= America Coming Together =

American progressive political group

America Coming Together (ACT) (founded in 2003) was a progressive, political action 527 group dedicated to get-out-the-vote activities. ACT did not specifically endorse any political party but worked almost exclusively on behalf of Democratic candidates. It was the largest 527 (tax-exempt) group in 2004 and was planning to be involved in future races. The group was primarily funded by insurance mogul Peter Lewis, currency trader George Soros, and labor unions, especially the Service Employees International Union, and was led by Steve Rosenthal, a former political director of the AFL–CIO.

== History ==
Starting in mid-2004, the album Wake Up Everybody was recorded by more than 90 musical acts under the direction of Kenneth "Babyface" Edmonds, for the purpose of getting more young adults to register and vote.

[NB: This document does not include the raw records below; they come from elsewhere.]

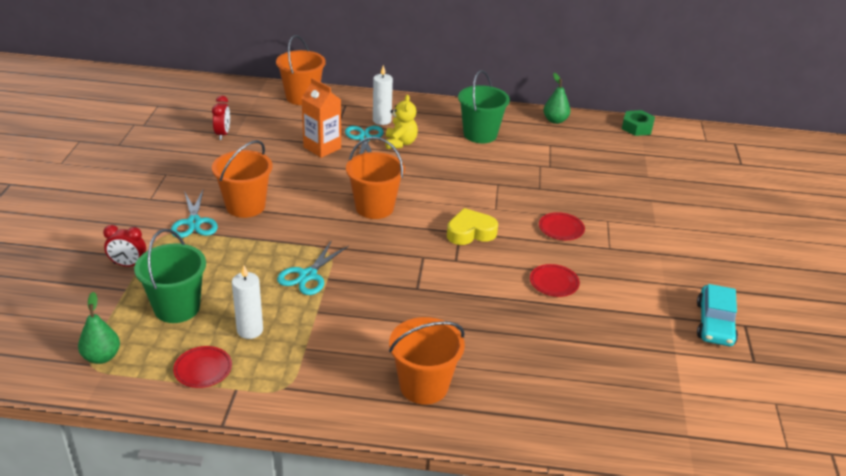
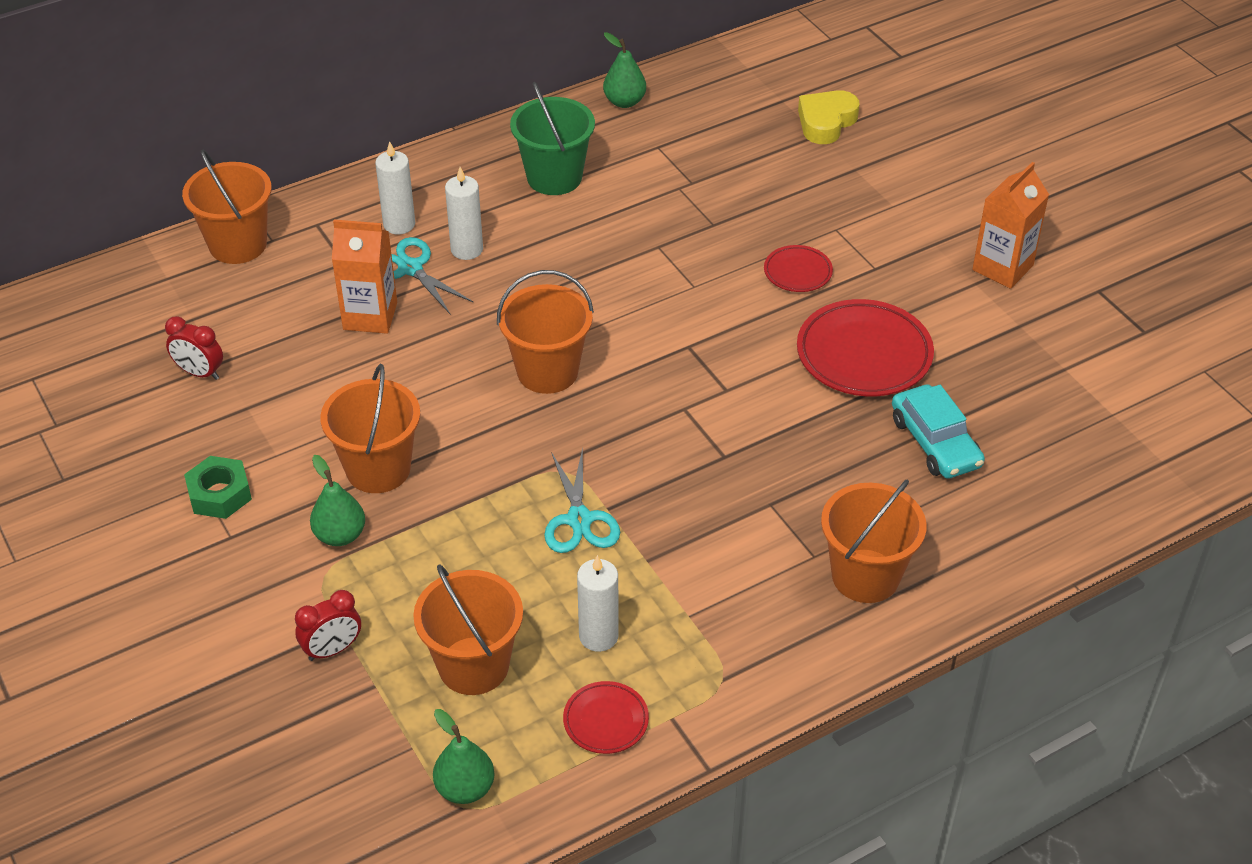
camera: 35 degrees left, 10 degrees up
green bucket [134,229,206,323] -> orange bucket [413,565,523,695]
turquoise scissors [171,190,218,238] -> green pear [310,455,365,546]
red clock [212,96,230,140] -> red clock turned 150 degrees clockwise [165,316,223,380]
yellow teddy bear [385,95,418,149] -> white candle [445,167,483,260]
yellow heart [447,208,498,245] -> yellow heart moved to [798,90,860,144]
red plate [530,264,580,297] -> red plate [797,299,934,396], size x1.89
green nut [622,110,655,136] -> green nut moved to [184,456,252,519]
turquoise car [697,284,738,346] -> turquoise car moved to [892,384,985,479]
none -> orange carton [972,162,1049,289]

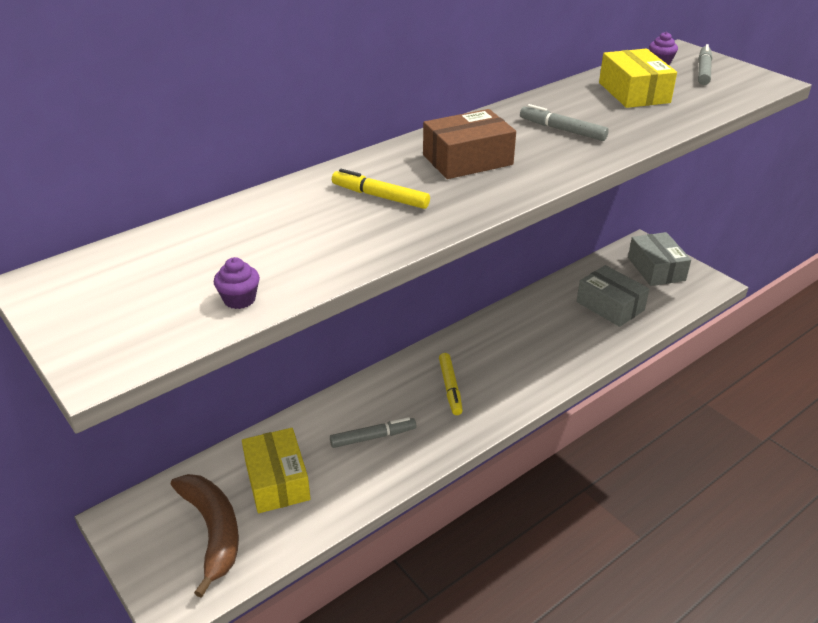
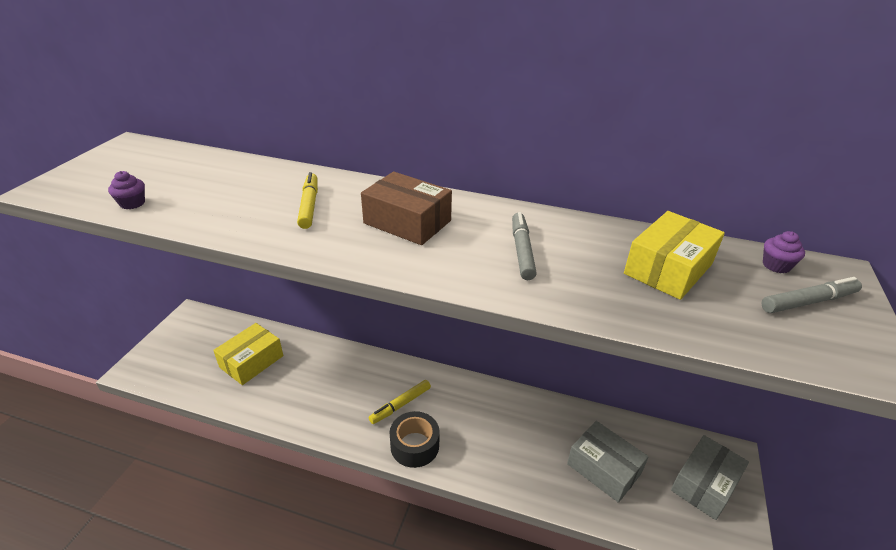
camera: 55 degrees right, 0 degrees up
brown banana [171,474,239,598] -> none
grey marker [330,417,416,448] -> none
grey box [576,265,649,327] -> grey box turned 60 degrees counterclockwise [567,421,649,503]
none -> black tape [389,411,440,468]

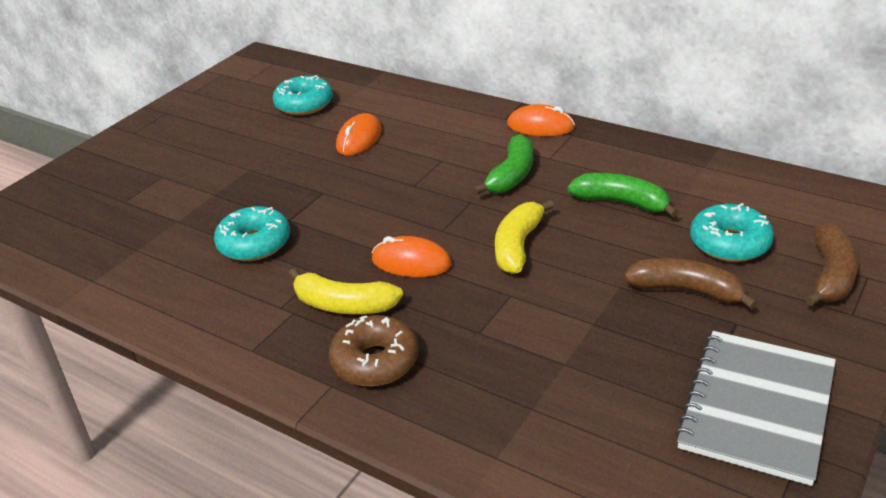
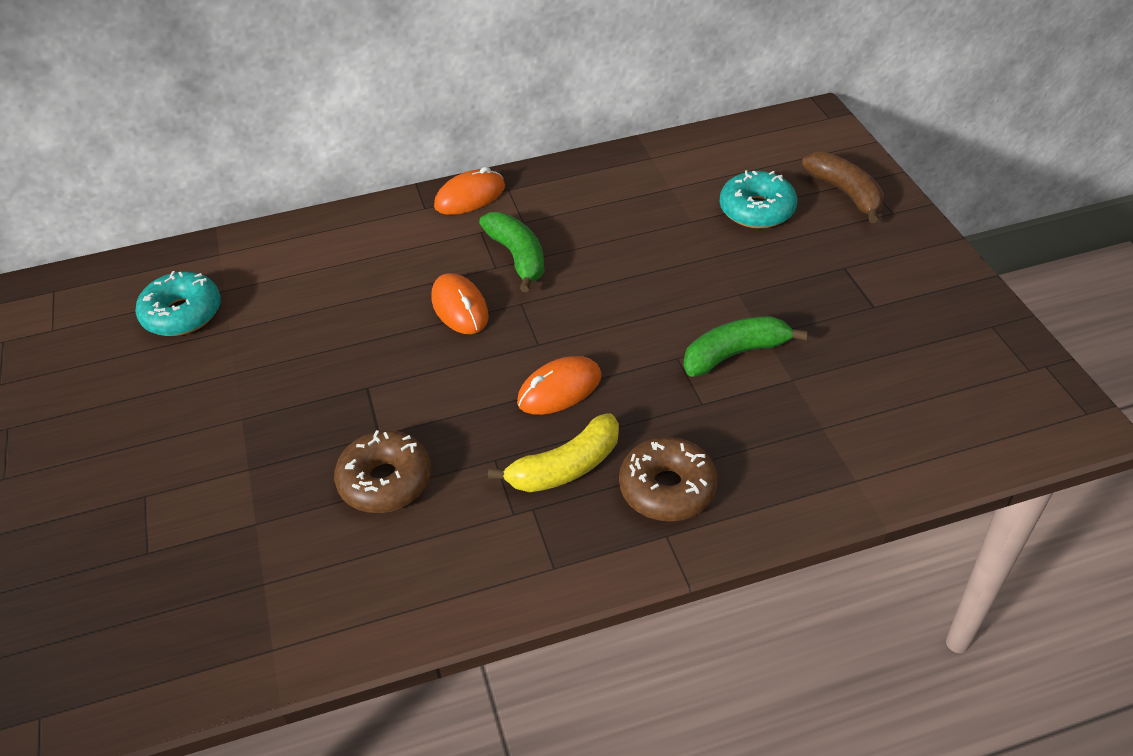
camera: 50 degrees left, 10 degrees up
turquoise donut [214,206,290,261] -> brown donut [334,430,431,513]
orange mouse [336,113,382,156] -> orange mouse moved to [432,273,488,334]
yellow banana [495,200,554,274] -> none
green banana [567,173,678,217] -> green banana moved to [684,316,808,377]
brown banana [624,258,758,310] -> none
grey notebook [675,331,836,486] -> none

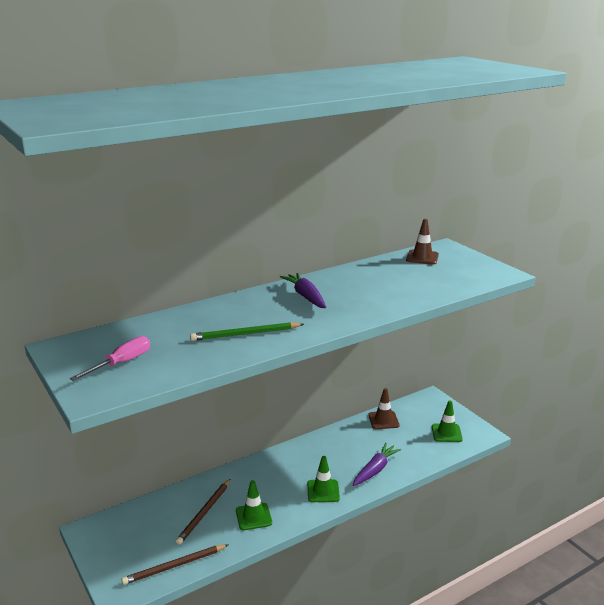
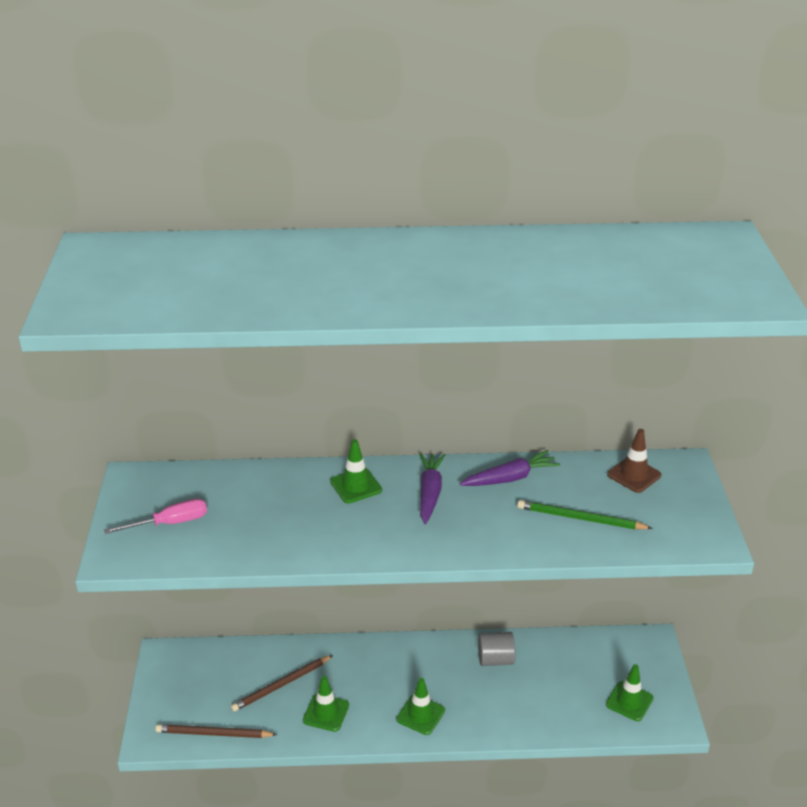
camera: 30 degrees right, 10 degrees up
green pencil [190,322,304,341] -> green pencil moved to [517,500,653,529]
purple carrot [353,443,401,486] -> purple carrot moved to [460,450,560,486]
brown traffic cone [368,388,400,429] -> none
none -> green traffic cone [330,439,382,503]
none -> grey cylinder [478,632,515,666]

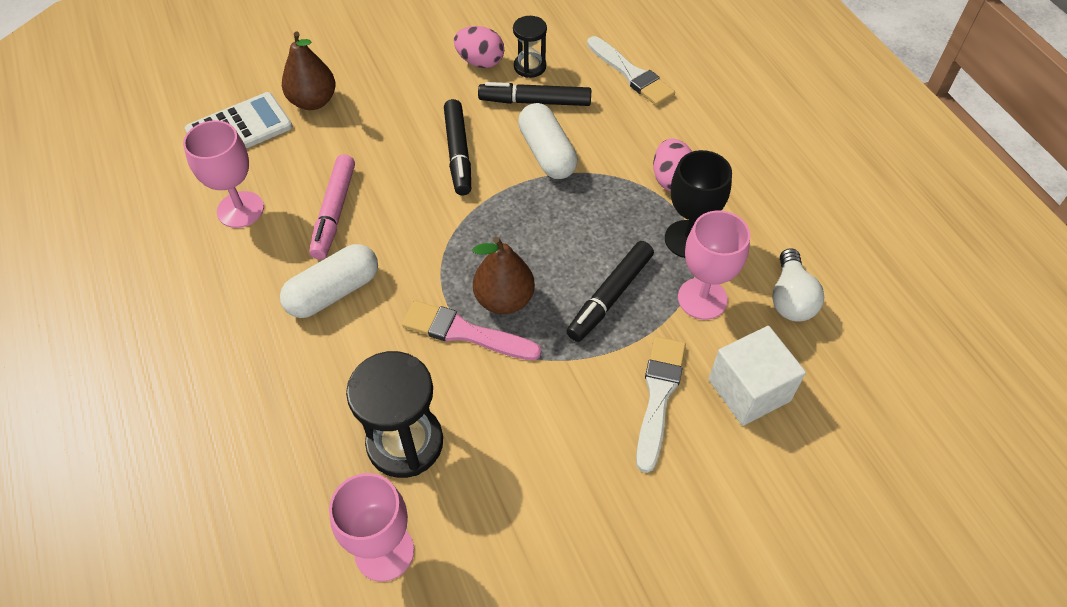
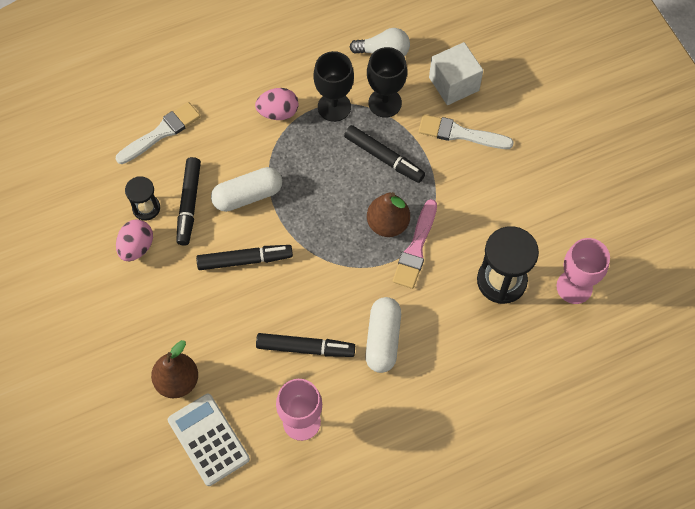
camera: 90 degrees left, 10 degrees up
white capsule [280,244,378,318] -> white capsule turned 45 degrees clockwise [365,297,401,373]
pink marker [309,154,355,260] -> black marker [256,333,355,357]
pink goblet [678,211,750,320] -> black goblet [367,47,407,118]

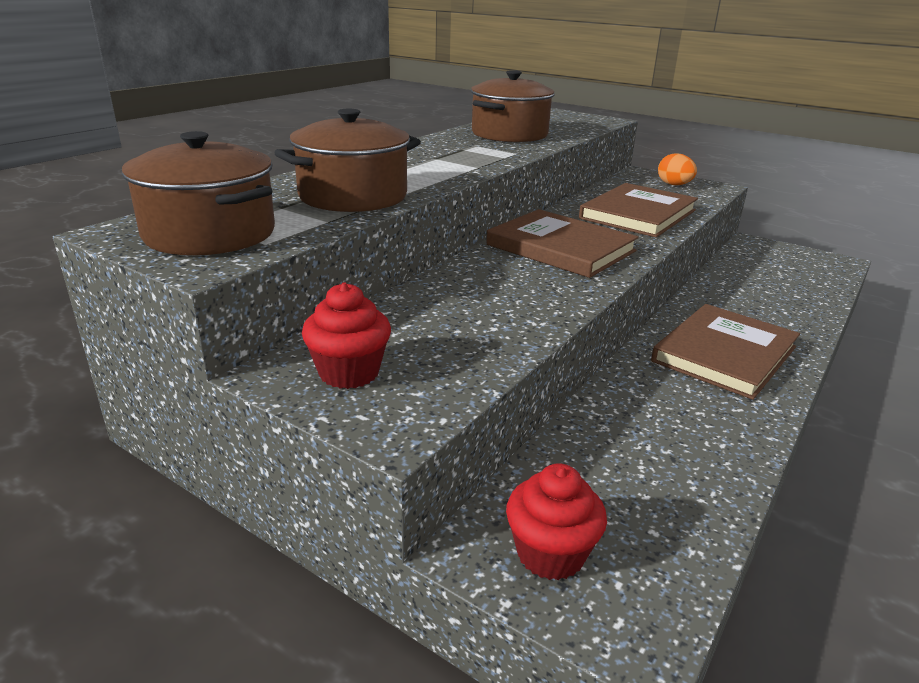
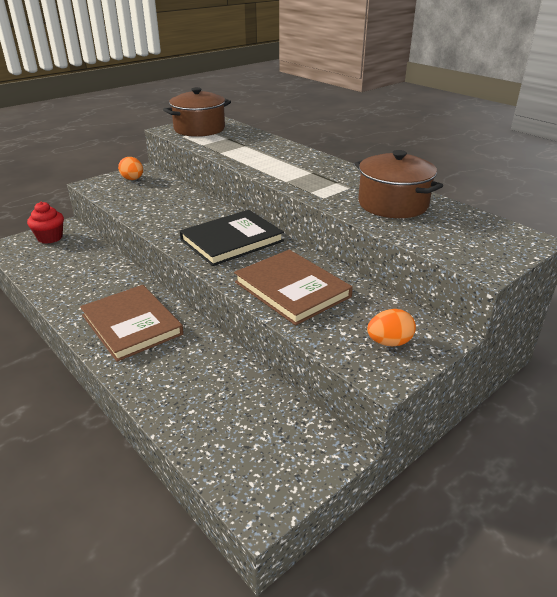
camera: 105 degrees right, 5 degrees up
brown pot [274,109,421,212] -> none
red cupcake [302,282,391,389] -> orange egg [118,157,143,180]
brown book [486,209,639,278] -> black book [180,210,284,266]

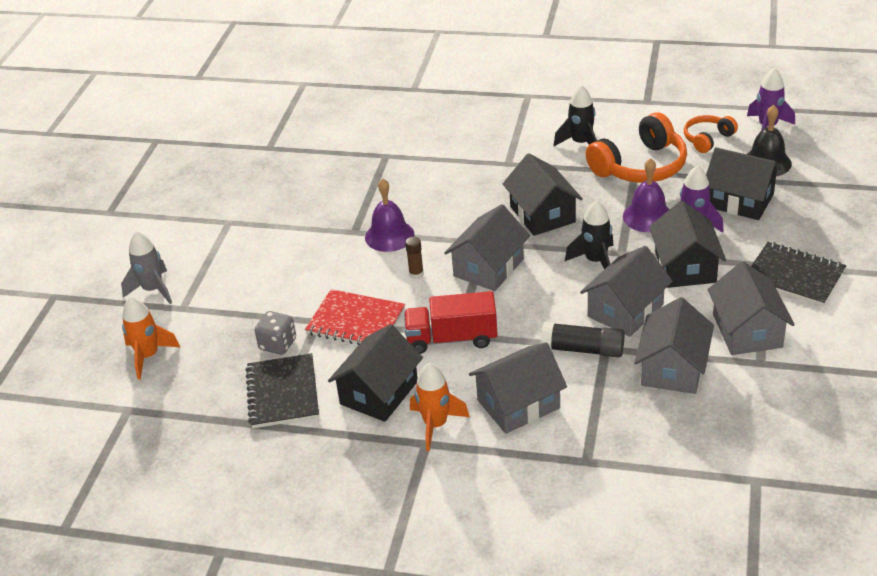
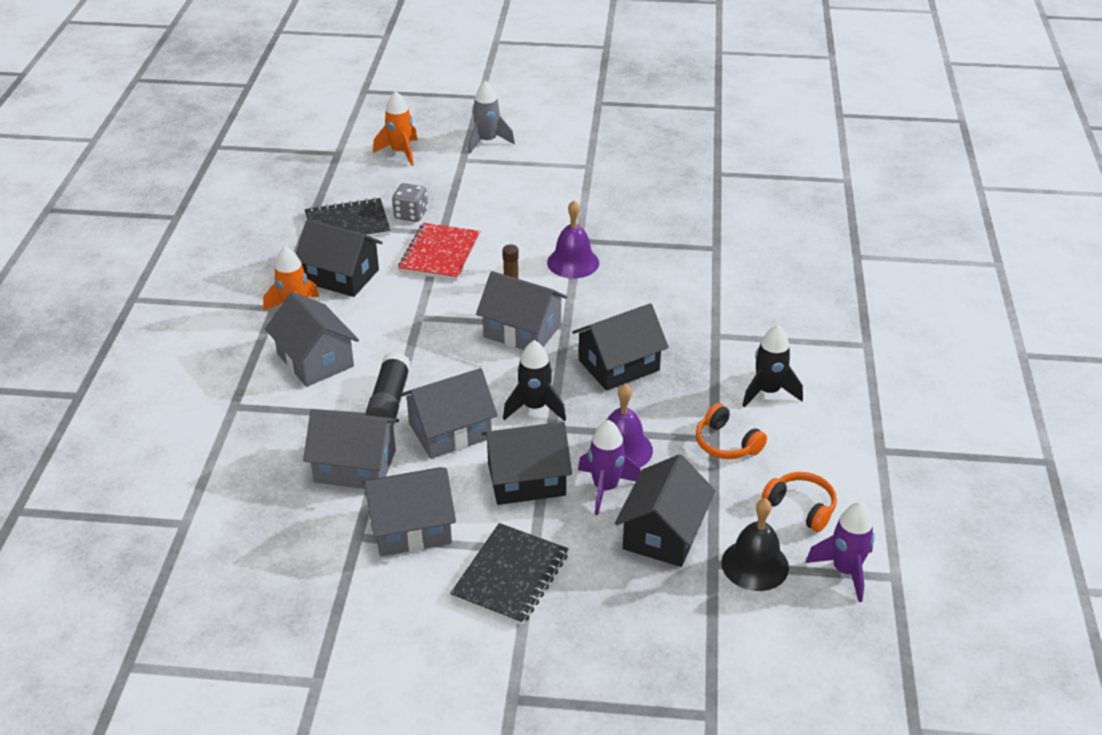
camera: 80 degrees right, 0 degrees up
red truck [404,291,497,354] -> none
grey house [580,246,672,337] -> grey house turned 60 degrees counterclockwise [400,368,498,459]
orange headphones [586,112,687,183] -> orange headphones [696,403,767,459], size x0.55

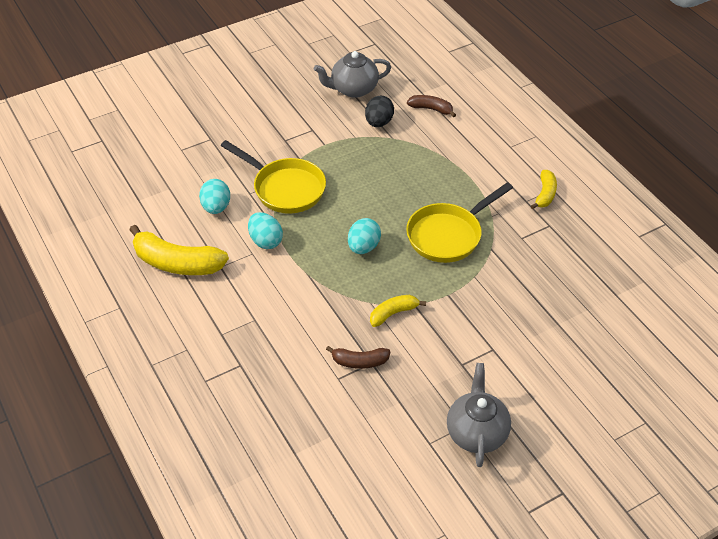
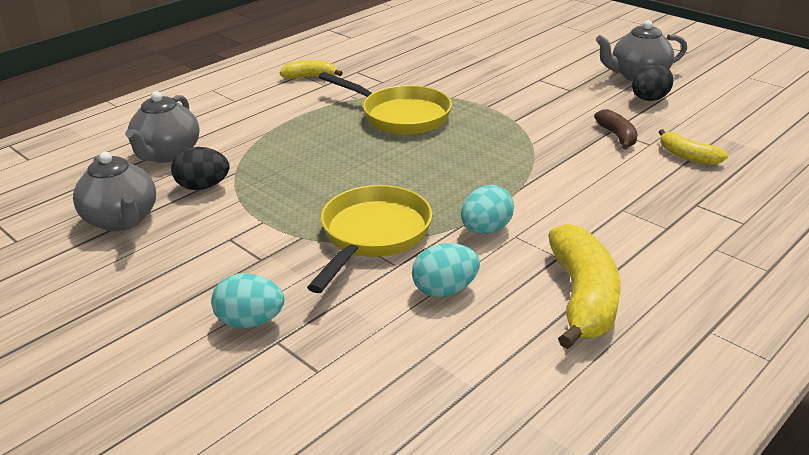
camera: 105 degrees left, 15 degrees down
turquoise egg [348,218,381,254] -> turquoise egg moved to [211,273,284,328]
yellow banana [370,295,426,327] -> yellow banana moved to [659,129,728,165]
brown banana [407,95,456,117] -> grey teapot [125,91,200,163]
none -> black egg [632,63,673,101]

In the three weeks before the 2004 presidential and congressional elections, ACT planned on funding over 12 million phone calls to targeted voters and having canvassers hand-deliver 11 million pieces of literature at targeted doorsteps. On Election Day, ACT had projected to have 45,000 paid canvassers in the battleground states and spent over $10 million on Election Day. It had 86 offices open every day, with a staff of 4,000 and a goal of reinforcing the army of 45,000 paid canvassers with 25,000 volunteers.

In the fall of 2004, ACT was featured in the Frontline Documentary The Persuaders, which described ACT's use of narrowcasting.

In 2005 ACT was in the process of being wound down. Its website was not renewed and is no longer operational.

The Federal Election Commission announced on August 29, 2007, that it had reached a settlement agreement with ACT for violations of various federal campaign finance laws during the 2004 US presidential campaign. ACT agreed to pay $775,000 in fines.